Given the immense costs of current plans, building 200 bombers instead of the proposed 100 does not make fiscal sense, particularly given all the other programs on the Air Force's agenda. Over the next three decades the Air Force wants to buy over 2,400 F-35 combat aircraft, the most expensive weapons program in the history of Pentagon procurement.

In its most recent statement of policy AFA suggests that along with new bombers and fighters, the Air Force should also "recapitalize" its "tanker, trainer, combat search and rescue, and intelligence, surveillance and reconnaissance platforms." There is no conceivable set of circumstances under which the Air Force could afford to purchase all of these aircraft in the next decade or more. Something will have to give.

Another substantial source of budgetary pressure that argues against buying large numbers of new bombers is the $1 trillion plan to modernize the entire nuclear triad over the next three decades - not just bombers but ballistic missile submarines, land-based intercontinental ballistic missiles (ICBMs) and even a redundant new nuclear-tipped Air-Launched Cruise Missile at a hefty cost of at least $25 billion.
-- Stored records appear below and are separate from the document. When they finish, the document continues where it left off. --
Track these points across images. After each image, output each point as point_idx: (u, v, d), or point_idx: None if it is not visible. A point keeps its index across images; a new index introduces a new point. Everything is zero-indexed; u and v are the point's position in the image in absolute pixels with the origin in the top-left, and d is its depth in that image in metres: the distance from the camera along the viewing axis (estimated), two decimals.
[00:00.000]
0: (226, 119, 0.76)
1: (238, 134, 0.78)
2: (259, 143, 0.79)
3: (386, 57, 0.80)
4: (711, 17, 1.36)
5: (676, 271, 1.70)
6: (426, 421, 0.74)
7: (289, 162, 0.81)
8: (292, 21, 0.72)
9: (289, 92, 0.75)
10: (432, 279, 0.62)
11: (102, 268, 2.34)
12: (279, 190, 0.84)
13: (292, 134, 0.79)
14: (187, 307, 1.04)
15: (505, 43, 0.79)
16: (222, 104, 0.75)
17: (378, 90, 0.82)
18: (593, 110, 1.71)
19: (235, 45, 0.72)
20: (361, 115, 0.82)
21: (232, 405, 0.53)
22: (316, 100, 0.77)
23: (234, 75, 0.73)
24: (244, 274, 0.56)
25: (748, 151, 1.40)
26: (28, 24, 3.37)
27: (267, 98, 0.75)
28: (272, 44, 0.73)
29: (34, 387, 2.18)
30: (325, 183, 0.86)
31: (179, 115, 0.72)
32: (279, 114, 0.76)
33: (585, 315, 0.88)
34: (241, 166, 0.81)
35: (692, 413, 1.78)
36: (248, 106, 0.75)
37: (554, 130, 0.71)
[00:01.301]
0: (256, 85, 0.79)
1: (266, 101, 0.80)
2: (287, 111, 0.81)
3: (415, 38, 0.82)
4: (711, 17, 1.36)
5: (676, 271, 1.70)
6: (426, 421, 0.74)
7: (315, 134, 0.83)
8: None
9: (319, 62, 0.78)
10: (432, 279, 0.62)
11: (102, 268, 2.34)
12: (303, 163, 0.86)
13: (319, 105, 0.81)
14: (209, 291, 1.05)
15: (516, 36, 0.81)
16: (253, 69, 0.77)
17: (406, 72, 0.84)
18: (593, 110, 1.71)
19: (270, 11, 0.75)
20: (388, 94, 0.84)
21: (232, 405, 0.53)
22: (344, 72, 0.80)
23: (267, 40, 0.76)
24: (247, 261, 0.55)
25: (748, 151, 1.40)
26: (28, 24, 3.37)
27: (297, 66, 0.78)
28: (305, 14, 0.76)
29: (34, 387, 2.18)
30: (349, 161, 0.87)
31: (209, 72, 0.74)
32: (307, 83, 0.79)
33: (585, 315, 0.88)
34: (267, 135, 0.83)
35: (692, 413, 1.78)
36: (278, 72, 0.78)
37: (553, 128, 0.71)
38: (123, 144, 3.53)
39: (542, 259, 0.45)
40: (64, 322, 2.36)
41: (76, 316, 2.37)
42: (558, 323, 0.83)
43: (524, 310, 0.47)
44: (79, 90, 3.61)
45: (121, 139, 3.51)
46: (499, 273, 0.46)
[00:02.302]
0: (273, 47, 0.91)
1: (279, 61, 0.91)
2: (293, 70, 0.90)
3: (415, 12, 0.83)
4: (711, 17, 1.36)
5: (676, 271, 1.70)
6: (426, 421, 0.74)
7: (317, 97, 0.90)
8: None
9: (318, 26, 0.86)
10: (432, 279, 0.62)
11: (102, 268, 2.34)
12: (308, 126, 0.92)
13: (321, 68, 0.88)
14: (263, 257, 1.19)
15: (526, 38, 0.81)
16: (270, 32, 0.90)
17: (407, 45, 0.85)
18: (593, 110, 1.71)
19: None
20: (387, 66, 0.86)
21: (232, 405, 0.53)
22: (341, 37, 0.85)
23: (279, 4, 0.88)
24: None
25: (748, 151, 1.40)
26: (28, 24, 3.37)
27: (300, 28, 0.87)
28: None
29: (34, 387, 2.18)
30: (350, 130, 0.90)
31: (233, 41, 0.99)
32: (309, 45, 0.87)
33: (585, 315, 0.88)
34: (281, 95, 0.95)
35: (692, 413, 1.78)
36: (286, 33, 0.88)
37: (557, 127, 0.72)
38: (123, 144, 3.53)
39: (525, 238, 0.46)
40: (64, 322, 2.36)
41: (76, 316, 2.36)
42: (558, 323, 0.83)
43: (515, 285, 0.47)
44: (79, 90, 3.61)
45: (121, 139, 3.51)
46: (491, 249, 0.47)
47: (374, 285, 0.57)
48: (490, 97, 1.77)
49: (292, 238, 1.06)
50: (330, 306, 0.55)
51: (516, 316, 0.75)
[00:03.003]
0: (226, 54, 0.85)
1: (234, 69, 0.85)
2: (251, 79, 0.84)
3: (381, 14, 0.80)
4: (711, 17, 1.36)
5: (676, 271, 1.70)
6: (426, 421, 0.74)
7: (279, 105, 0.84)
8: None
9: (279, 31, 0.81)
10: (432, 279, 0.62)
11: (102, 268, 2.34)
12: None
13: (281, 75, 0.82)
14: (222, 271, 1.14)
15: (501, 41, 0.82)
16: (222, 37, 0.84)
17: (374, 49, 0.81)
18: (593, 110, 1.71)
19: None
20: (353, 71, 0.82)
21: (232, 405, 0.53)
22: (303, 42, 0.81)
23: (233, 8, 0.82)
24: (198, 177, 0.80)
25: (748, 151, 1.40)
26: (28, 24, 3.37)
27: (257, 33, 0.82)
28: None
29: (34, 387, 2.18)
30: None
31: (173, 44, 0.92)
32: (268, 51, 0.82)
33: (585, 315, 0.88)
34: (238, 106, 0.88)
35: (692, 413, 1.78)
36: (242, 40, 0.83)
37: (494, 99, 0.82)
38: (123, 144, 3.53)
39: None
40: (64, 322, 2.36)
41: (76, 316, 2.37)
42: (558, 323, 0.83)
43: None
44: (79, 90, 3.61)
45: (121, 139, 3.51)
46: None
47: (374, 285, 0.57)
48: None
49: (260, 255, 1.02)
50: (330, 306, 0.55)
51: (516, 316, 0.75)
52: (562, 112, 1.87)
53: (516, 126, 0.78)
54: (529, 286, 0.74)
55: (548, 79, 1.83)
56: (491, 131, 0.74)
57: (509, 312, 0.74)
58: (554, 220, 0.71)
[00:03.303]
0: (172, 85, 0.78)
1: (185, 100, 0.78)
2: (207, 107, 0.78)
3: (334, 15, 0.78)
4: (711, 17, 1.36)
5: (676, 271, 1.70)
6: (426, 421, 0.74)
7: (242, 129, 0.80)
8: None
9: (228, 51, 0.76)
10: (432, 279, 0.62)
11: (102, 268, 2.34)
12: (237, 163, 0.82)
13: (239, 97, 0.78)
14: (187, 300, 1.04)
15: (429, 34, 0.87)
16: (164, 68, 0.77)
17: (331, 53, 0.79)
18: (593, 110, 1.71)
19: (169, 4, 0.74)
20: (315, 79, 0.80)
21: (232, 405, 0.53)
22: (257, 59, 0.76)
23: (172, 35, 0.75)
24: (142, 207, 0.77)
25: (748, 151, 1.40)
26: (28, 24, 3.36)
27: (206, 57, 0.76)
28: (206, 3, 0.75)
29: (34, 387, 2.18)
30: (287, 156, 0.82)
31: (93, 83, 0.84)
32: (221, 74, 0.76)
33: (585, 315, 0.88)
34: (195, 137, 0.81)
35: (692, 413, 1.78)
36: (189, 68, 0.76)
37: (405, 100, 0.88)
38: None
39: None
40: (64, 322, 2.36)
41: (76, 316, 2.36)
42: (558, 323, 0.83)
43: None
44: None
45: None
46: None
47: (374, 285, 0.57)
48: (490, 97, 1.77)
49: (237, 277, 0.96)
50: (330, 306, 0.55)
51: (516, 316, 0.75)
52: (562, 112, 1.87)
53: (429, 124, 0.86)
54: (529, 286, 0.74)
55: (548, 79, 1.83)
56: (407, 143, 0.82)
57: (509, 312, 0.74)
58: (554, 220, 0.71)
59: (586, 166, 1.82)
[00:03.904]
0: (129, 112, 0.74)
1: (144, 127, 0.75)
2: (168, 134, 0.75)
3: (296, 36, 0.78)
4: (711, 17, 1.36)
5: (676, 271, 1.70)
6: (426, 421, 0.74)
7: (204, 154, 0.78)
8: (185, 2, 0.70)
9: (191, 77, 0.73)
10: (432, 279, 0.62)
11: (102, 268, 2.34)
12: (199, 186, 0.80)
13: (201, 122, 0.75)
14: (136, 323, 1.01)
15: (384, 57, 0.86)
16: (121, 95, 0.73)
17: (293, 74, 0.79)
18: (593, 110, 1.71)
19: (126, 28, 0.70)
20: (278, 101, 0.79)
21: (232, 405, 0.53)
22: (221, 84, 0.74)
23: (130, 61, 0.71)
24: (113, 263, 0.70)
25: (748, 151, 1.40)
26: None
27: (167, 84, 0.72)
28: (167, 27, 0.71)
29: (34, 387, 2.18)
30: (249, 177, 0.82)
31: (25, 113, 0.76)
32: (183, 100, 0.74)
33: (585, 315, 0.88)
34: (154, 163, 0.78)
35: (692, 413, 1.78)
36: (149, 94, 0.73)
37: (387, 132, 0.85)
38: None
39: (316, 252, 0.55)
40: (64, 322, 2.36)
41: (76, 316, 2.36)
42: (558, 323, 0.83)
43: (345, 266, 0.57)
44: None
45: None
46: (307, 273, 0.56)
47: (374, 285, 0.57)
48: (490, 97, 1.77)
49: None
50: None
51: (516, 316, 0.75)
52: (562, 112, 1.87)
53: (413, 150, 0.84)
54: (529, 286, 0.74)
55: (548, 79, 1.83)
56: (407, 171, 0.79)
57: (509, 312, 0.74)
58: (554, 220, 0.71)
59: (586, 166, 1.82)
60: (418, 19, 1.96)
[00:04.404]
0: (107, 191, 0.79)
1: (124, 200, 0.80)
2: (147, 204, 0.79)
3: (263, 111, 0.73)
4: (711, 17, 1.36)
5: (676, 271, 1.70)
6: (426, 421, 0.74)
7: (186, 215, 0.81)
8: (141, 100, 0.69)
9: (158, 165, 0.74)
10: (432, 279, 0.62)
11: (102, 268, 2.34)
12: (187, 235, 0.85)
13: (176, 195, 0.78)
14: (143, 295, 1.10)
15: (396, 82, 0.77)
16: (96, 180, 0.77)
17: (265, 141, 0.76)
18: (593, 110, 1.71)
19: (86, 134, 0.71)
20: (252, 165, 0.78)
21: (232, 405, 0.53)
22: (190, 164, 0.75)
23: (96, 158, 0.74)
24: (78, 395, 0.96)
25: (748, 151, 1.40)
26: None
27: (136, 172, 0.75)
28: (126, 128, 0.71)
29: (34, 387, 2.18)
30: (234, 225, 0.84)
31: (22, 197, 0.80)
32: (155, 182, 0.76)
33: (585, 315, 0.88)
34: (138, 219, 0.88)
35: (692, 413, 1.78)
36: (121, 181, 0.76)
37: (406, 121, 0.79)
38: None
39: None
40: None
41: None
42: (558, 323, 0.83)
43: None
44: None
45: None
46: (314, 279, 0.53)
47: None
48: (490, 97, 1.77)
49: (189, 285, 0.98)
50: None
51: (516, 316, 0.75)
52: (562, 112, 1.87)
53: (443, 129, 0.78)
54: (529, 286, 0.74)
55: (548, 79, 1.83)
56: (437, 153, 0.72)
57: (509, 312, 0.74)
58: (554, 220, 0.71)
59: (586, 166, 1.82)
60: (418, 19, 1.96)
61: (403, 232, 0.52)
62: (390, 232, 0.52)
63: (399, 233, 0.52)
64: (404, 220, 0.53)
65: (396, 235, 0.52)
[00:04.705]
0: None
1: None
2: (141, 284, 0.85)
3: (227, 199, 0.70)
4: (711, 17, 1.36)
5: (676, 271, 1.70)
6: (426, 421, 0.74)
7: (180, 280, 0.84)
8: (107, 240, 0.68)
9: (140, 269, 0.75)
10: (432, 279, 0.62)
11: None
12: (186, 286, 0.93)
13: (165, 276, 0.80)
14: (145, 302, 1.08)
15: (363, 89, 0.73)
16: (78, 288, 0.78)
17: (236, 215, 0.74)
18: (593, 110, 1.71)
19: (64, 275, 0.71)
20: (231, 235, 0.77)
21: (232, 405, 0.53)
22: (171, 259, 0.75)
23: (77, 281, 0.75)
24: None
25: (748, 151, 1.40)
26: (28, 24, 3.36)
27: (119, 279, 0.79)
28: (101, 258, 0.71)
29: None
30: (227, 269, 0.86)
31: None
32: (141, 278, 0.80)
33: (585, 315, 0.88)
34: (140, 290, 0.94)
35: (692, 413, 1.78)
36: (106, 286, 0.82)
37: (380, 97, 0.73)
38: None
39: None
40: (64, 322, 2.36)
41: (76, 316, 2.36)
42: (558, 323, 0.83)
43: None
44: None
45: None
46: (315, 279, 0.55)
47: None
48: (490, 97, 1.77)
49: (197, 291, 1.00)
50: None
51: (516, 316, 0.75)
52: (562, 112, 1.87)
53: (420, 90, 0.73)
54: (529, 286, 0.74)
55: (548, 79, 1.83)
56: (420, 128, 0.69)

As Collina and Saetren have suggested, a sensible approach to reducing the pressure on the Air Force's budget without undermining U.S. security would be to shelve the new cruise missile and slow down the bomber program. Former Secretary of Defense William Perry is also opposed to building the new ALCM.

The United States currently has thousands of nuclear warheads when hundreds would do to deter any other nation from attacking the U.S. with nuclear weapons. Once that fact is recognized and translated into policy, even if it is some years down the road, the lack of any possible "need" for the trillion-dollar triad will become even more evident.

In addition, the current bomber force can operate safely and effectively for decades, so there is no rush to build the bomber for conventional missions either.

So, while budgetary discipline and a clear-eyed view of U.S. security needs argue against more bombers -- and certainly against arming any of them with new Air-Launched Cruise Missiles -- don't expect the major aerospace contractors or their allies at AFA to sit silently by and allow this to happen. Northrop Grumman has already begun an extensive advertising campaign on behalf of the new bomber, now referred to as the B-3. And the company will be back on Capitol Hill every year to press for maximum funding for the plane.

There are a couple of hitches that may undercut Northrop's campaign, however. Not only will it have to fend off challenges by Lockheed Martin and Boeing to the Air Force's decision to award it the bomber contract in the first place, but if its two rivals don't wrest the bomber contract from Northrop they will press their own programs -- like the tanker and the F-35 -- at the expense of the bomber. So some of the lobbying power of the military-industrial complex will be siphoned off into inter-company rivalries. And continued concerns about overspending at the Pentagon -- across the political spectrum -- will also give the bomber lobby a run for its money.

It's not inevitable that the Air Force buy 100 bombers, much less 200, if actual security and budgetary imperatives are allowed to trump special interest pleading. Congress and the administration have a chance to do the right thing, and they should be vigorously pressed to do so.

William D. Hartung is the director of the Arms and Security Project at the Center for International Policy.